[RECORDS SUPPLIED Boundary: Start]

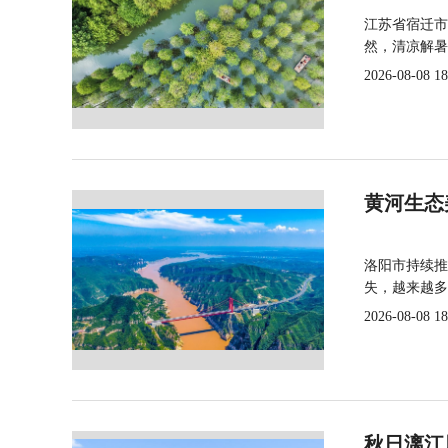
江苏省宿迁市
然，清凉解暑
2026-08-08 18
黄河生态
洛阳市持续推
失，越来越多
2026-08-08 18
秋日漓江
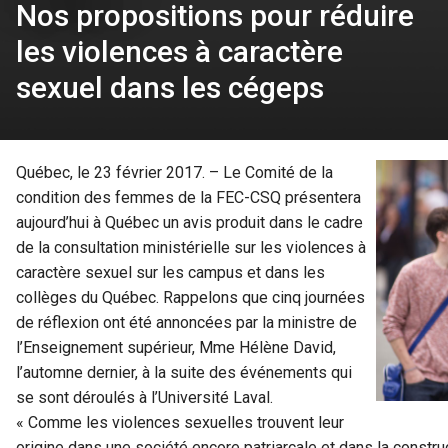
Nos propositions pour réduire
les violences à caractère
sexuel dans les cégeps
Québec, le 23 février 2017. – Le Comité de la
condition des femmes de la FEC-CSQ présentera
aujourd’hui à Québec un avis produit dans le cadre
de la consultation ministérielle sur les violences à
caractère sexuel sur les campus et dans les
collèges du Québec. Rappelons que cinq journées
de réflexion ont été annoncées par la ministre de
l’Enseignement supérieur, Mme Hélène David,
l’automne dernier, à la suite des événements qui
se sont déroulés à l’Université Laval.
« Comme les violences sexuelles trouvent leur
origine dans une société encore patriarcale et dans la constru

[RECORDS SUPPLIED Boundary: End]
[RECORDS SUPPLIED Boundary: Start]

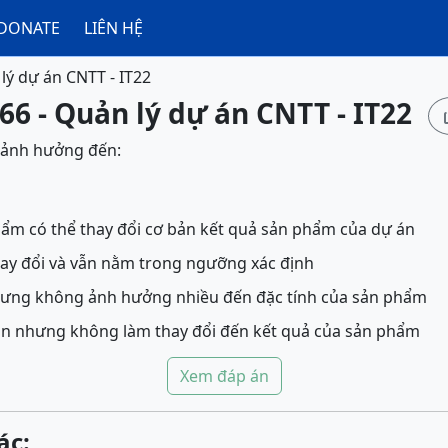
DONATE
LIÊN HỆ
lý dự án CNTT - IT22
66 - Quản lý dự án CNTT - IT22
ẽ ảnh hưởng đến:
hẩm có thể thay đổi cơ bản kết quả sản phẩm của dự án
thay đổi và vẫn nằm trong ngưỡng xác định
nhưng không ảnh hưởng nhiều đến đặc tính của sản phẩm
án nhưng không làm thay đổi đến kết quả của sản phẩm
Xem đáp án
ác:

[RECORDS SUPPLIED Boundary: End]

> [ABOUT THIS TASK]
Pick out every line in the records above that contains the word "violences", and copy each one in full.

> [RESPONSE FOR THIS EXERCISE]
les violences à caractère
de la consultation ministérielle sur les violences à
« Comme les violences sexuelles trouvent leur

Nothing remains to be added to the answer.